Try it:
What follows is a set of records; restate each one word for word and drop the pictures.

Supplied entries:
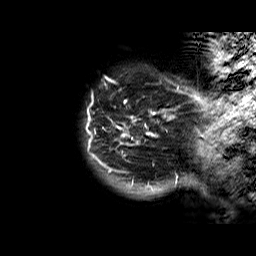
Breast MRI (dynamic contrast-enhanced), one sagittal slice; position 1 of 60 along the scan axis; dynamic contrast-enhanced series, time point 2 of 6 at this slice position (early post-contrast); 1.5 T; TE 6.3 ms, TR 32.4 ms; 4 mm slice thickness; 256 × 256 image matrix, field of view 200 × 200 mm. Female patient. Case-level facts recorded for this patient, not image findings: setting: breast cancer imaged before/during neoadjuvant chemotherapy; receptor status: HR-positive, HER2-negative.
Structures marked on this image (semi-automatic segmentation, software-assisted and operator-edited):
- analysis volume of interest (the breast-tissue region the enhancement analysis was run in; not a lesion): bounding box <87,76,177,183> (left, top, right, bottom; pixels)
- tumour enhancement mask (voxels above the 100 % enhancement threshold inside the analysis volume of interest): <87,77,177,183>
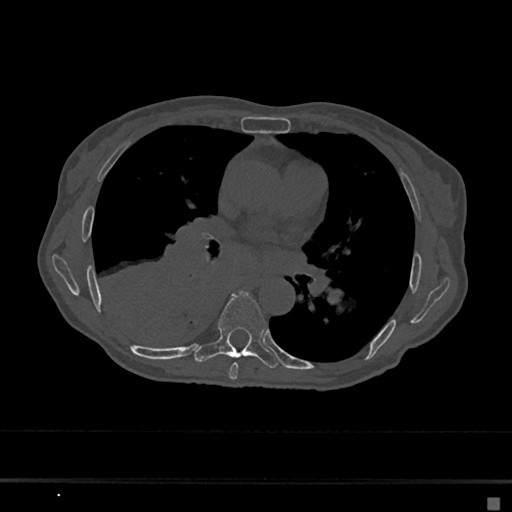
CT including the spine, one axial slice. Reconstruction kernel Br40s/3. Bone window (W 1800 / L 400 HU). 0.5 mm slice thickness. 512 × 512 image matrix, field of view 360 × 360 mm. Female patient, age 68 years. From the clinical record (not read from this slice): primary cancer: renal.
Structures marked on this image (semi-automatically segmented with operator editing):
- T6 vertebra: box from (x=229, y=363) to (x=238, y=380) px
- T7 vertebra: (x=194, y=291)–(x=278, y=368)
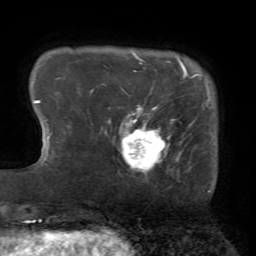
Breast MRI (dynamic contrast-enhanced), one axial slice. Slice 9 of 72 in the series (ordered by position). Cropped to one breast. Dynamic contrast-enhanced series, time point 2 of 7 at this slice position (early post-contrast). 1.5 T. TE 4.2 ms, TR 8.7 ms. 2.2 mm slice thickness. 256 × 256 image matrix, field of view 180 × 180 mm. Female patient.
Annotated regions visible in this slice (semi-automatically segmented with operator editing):
- enhancing-tissue mask used for the functional tumour volume (all voxels passing the contrast-enhancement thresholds inside the analysis volume; usually the tumour): bounding box <122,106,169,171> (left, top, right, bottom; pixels)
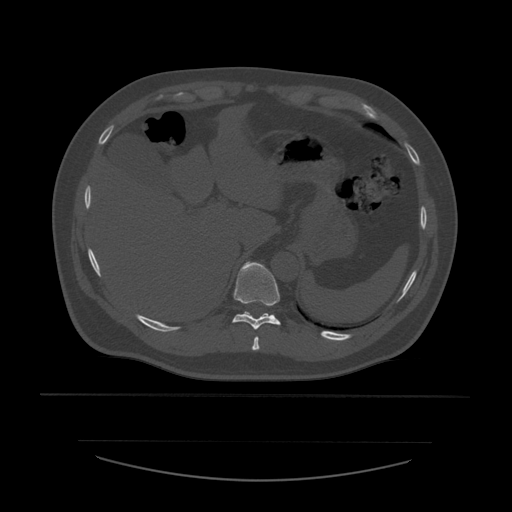
CT including the spine, one axial slice. Slice 295 of 532 in the series (ordered by position). Reconstruction kernel STANDARD. 120 kVp. Bone window (W 1800 / L 400 HU). 1.25 mm slice thickness. 512 × 512 image matrix, field of view 441 × 441 mm. Patient age 44 years. Case-level facts recorded for this patient, not image findings: primary cancer: soft tissue sarcoma.
Structures marked on this image (semi-automatic segmentation, software-assisted and operator-edited):
- T10 vertebra: bounding box [x1, y1, x2, y2] px = [232, 262, 281, 330]
- T9 vertebra: [252, 337, 260, 351]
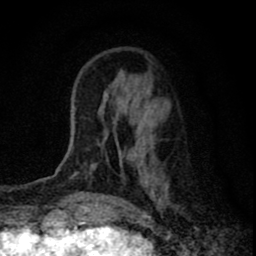
Breast MRI (dynamic contrast-enhanced), one axial slice. Position 22 of 80 along the scan axis. Cropped to one breast. Dynamic contrast-enhanced series, time point 2 of 8 at this slice position (early post-contrast). 1.5 T. TE 2.8 ms, TR 7.7 ms. 256 × 256 image matrix, field of view 130 × 130 mm. Female patient.
Annotated regions visible in this slice (semi-automatically segmented with operator editing):
- enhancing-tissue mask used for the functional tumour volume (all voxels passing the contrast-enhancement thresholds inside the analysis volume; usually the tumour): bounding box <78,91,167,175> (left, top, right, bottom; pixels)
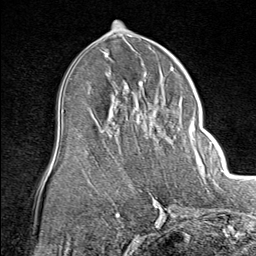
Breast MRI (dynamic contrast-enhanced), one axial slice. Slice 43 of 80 in the series (ordered by position). Cropped to one breast. Dynamic contrast-enhanced series, time point 2 of 8 at this slice position (early post-contrast). 1.5 T. TE 1.8 ms, TR 4.3 ms. 2 mm slice thickness. 256 × 256 image matrix, field of view 180 × 180 mm. Female patient.
Annotated regions visible in this slice (semi-automatic segmentation, software-assisted and operator-edited):
- enhancing-tissue mask used for the functional tumour volume (all voxels passing the contrast-enhancement thresholds inside the analysis volume; usually the tumour): bounding box <137,96,202,163> (left, top, right, bottom; pixels)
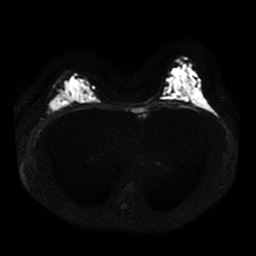
Breast MRI, one axial slice; slice 24 of 41 in the series (ordered by position); diffusion-weighted series; image 2 of 4 stored at this slice position (different b-values; order by instance number); 1.5 T; 5 mm slice thickness; 256 × 256 image matrix. Female patient.
Structures marked on this image (manually delineated by an expert):
- tumour on diffusion-weighted imaging: box from (x=50, y=102) to (x=59, y=110) px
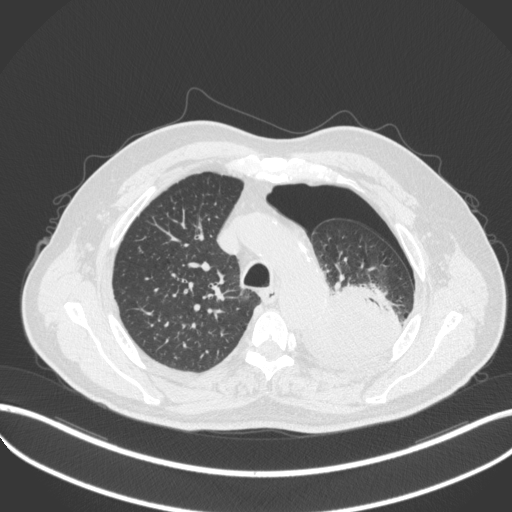
Chest CT, one axial slice. Slice 382 of 466 in the series (ordered by position). Reconstruction kernel B31f. 120 kVp. Lung window (W 1500 / L -600 HU). 512 × 512 image matrix, field of view 400 × 400 mm. Male patient, age 76 years. From the clinical record (not read from this slice): clinical TNM (as recorded): T3 N0 M1b.
Annotated regions visible in this slice (bounding box drawn by a radiologist):
- lung tumour (recorded histology: adenocarcinoma): bounding box [x1, y1, x2, y2] px = [303, 282, 405, 373]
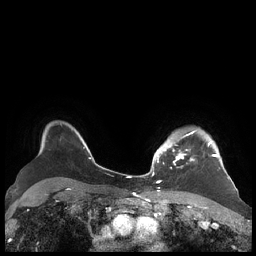
Breast MRI (dynamic contrast-enhanced), one axial slice. Slice 167 of 248 in the series (ordered by position). Dynamic contrast-enhanced series, time point 2 of 7 at this slice position (early post-contrast). 1.5 T. TE 1.9 ms, TR 4.1 ms. 0.8 mm slice thickness. 256 × 256 image matrix, field of view 340 × 340 mm. Female patient.
Structures marked on this image (semi-automatically segmented with operator editing):
- enhancing-tissue mask used for the functional tumour volume (all voxels passing the contrast-enhancement thresholds inside the analysis volume; usually the tumour): bounding box <156,131,220,169> (left, top, right, bottom; pixels)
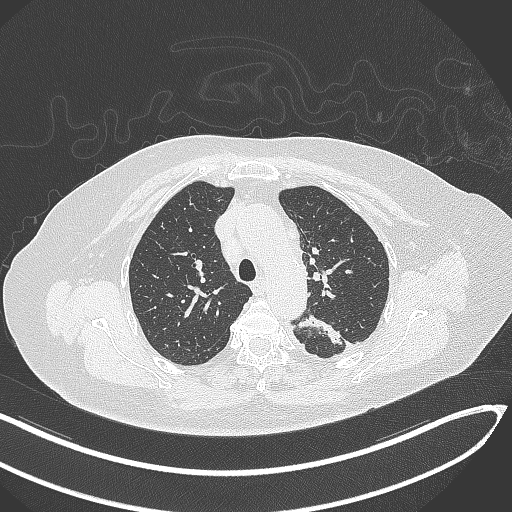
Chest CT, one axial slice; reconstruction kernel B70f; lung window (W 1500 / L -600 HU); 1 mm slice thickness; 512 × 512 image matrix, field of view 400 × 400 mm. Patient: female, 76 years. From the clinical record (not read from this slice): clinical TNM (as recorded): T1c N0 M0.
Annotated regions visible in this slice (rectangle marked by the reading radiologist):
- lung tumour (recorded histology: adenocarcinoma): bounding box [x1, y1, x2, y2] px = [291, 310, 344, 347]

Expected answer:
Breast MRI (dynamic contrast-enhanced), one sagittal slice; position 1 of 60 along the scan axis; dynamic contrast-enhanced series, time point 2 of 6 at this slice position (early post-contrast); 1.5 T; TE 6.3 ms, TR 32.4 ms; 4 mm slice thickness; 256 × 256 image matrix, field of view 200 × 200 mm. Female patient. Case-level facts recorded for this patient, not image findings: setting: breast cancer imaged before/during neoadjuvant chemotherapy; receptor status: HR-positive, HER2-negative.
Structures marked on this image (semi-automatic segmentation, software-assisted and operator-edited):
- analysis volume of interest (the breast-tissue region the enhancement analysis was run in; not a lesion): bounding box <87,76,177,183> (left, top, right, bottom; pixels)
- tumour enhancement mask (voxels above the 100 % enhancement threshold inside the analysis volume of interest): <87,77,177,183>
CT including the spine, one axial slice. Reconstruction kernel Br40s/3. Bone window (W 1800 / L 400 HU). 0.5 mm slice thickness. 512 × 512 image matrix, field of view 360 × 360 mm. Female patient, age 68 years. From the clinical record (not read from this slice): primary cancer: renal.
Structures marked on this image (semi-automatically segmented with operator editing):
- T6 vertebra: box from (x=229, y=363) to (x=238, y=380) px
- T7 vertebra: (x=194, y=291)–(x=278, y=368)
Breast MRI (dynamic contrast-enhanced), one axial slice. Slice 9 of 72 in the series (ordered by position). Cropped to one breast. Dynamic contrast-enhanced series, time point 2 of 7 at this slice position (early post-contrast). 1.5 T. TE 4.2 ms, TR 8.7 ms. 2.2 mm slice thickness. 256 × 256 image matrix, field of view 180 × 180 mm. Female patient.
Annotated regions visible in this slice (semi-automatically segmented with operator editing):
- enhancing-tissue mask used for the functional tumour volume (all voxels passing the contrast-enhancement thresholds inside the analysis volume; usually the tumour): bounding box <122,106,169,171> (left, top, right, bottom; pixels)
CT including the spine, one axial slice. Slice 295 of 532 in the series (ordered by position). Reconstruction kernel STANDARD. 120 kVp. Bone window (W 1800 / L 400 HU). 1.25 mm slice thickness. 512 × 512 image matrix, field of view 441 × 441 mm. Patient age 44 years. Case-level facts recorded for this patient, not image findings: primary cancer: soft tissue sarcoma.
Structures marked on this image (semi-automatic segmentation, software-assisted and operator-edited):
- T10 vertebra: bounding box [x1, y1, x2, y2] px = [232, 262, 281, 330]
- T9 vertebra: [252, 337, 260, 351]
Breast MRI (dynamic contrast-enhanced), one axial slice. Position 22 of 80 along the scan axis. Cropped to one breast. Dynamic contrast-enhanced series, time point 2 of 8 at this slice position (early post-contrast). 1.5 T. TE 2.8 ms, TR 7.7 ms. 256 × 256 image matrix, field of view 130 × 130 mm. Female patient.
Annotated regions visible in this slice (semi-automatically segmented with operator editing):
- enhancing-tissue mask used for the functional tumour volume (all voxels passing the contrast-enhancement thresholds inside the analysis volume; usually the tumour): bounding box <78,91,167,175> (left, top, right, bottom; pixels)
Breast MRI (dynamic contrast-enhanced), one axial slice. Slice 43 of 80 in the series (ordered by position). Cropped to one breast. Dynamic contrast-enhanced series, time point 2 of 8 at this slice position (early post-contrast). 1.5 T. TE 1.8 ms, TR 4.3 ms. 2 mm slice thickness. 256 × 256 image matrix, field of view 180 × 180 mm. Female patient.
Annotated regions visible in this slice (semi-automatic segmentation, software-assisted and operator-edited):
- enhancing-tissue mask used for the functional tumour volume (all voxels passing the contrast-enhancement thresholds inside the analysis volume; usually the tumour): bounding box <137,96,202,163> (left, top, right, bottom; pixels)
Breast MRI, one axial slice; slice 24 of 41 in the series (ordered by position); diffusion-weighted series; image 2 of 4 stored at this slice position (different b-values; order by instance number); 1.5 T; 5 mm slice thickness; 256 × 256 image matrix. Female patient.
Structures marked on this image (manually delineated by an expert):
- tumour on diffusion-weighted imaging: box from (x=50, y=102) to (x=59, y=110) px
Chest CT, one axial slice. Slice 382 of 466 in the series (ordered by position). Reconstruction kernel B31f. 120 kVp. Lung window (W 1500 / L -600 HU). 512 × 512 image matrix, field of view 400 × 400 mm. Male patient, age 76 years. From the clinical record (not read from this slice): clinical TNM (as recorded): T3 N0 M1b.
Annotated regions visible in this slice (bounding box drawn by a radiologist):
- lung tumour (recorded histology: adenocarcinoma): bounding box [x1, y1, x2, y2] px = [303, 282, 405, 373]
Breast MRI (dynamic contrast-enhanced), one axial slice. Slice 167 of 248 in the series (ordered by position). Dynamic contrast-enhanced series, time point 2 of 7 at this slice position (early post-contrast). 1.5 T. TE 1.9 ms, TR 4.1 ms. 0.8 mm slice thickness. 256 × 256 image matrix, field of view 340 × 340 mm. Female patient.
Structures marked on this image (semi-automatically segmented with operator editing):
- enhancing-tissue mask used for the functional tumour volume (all voxels passing the contrast-enhancement thresholds inside the analysis volume; usually the tumour): bounding box <156,131,220,169> (left, top, right, bottom; pixels)
Chest CT, one axial slice; reconstruction kernel B70f; lung window (W 1500 / L -600 HU); 1 mm slice thickness; 512 × 512 image matrix, field of view 400 × 400 mm. Patient: female, 76 years. From the clinical record (not read from this slice): clinical TNM (as recorded): T1c N0 M0.
Annotated regions visible in this slice (rectangle marked by the reading radiologist):
- lung tumour (recorded histology: adenocarcinoma): bounding box [x1, y1, x2, y2] px = [291, 310, 344, 347]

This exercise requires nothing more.